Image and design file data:
□ □ □

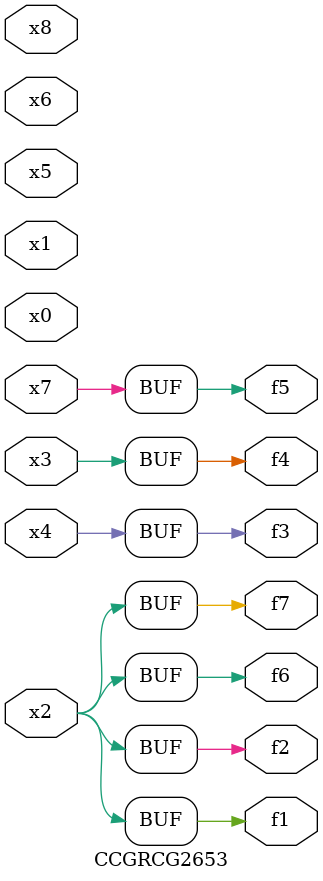
<source format=v>
module CCGRCG2653(
	input x0, x1, x2, x3, x4, x5, x6, x7, x8,
	output f1, f2, f3, f4, f5, f6, f7
);
	assign f1 = x2;
	assign f2 = x2;
	assign f3 = x4;
	assign f4 = x3;
	assign f5 = x7;
	assign f6 = x2;
	assign f7 = x2;
endmodule

</source>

□ □ □

### Job item:
Could every entry above be printed again exactly, images excluded?

### Completed task:
<source format=v>
module CCGRCG2653(
	input x0, x1, x2, x3, x4, x5, x6, x7, x8,
	output f1, f2, f3, f4, f5, f6, f7
);
	assign f1 = x2;
	assign f2 = x2;
	assign f3 = x4;
	assign f4 = x3;
	assign f5 = x7;
	assign f6 = x2;
	assign f7 = x2;
endmodule

</source>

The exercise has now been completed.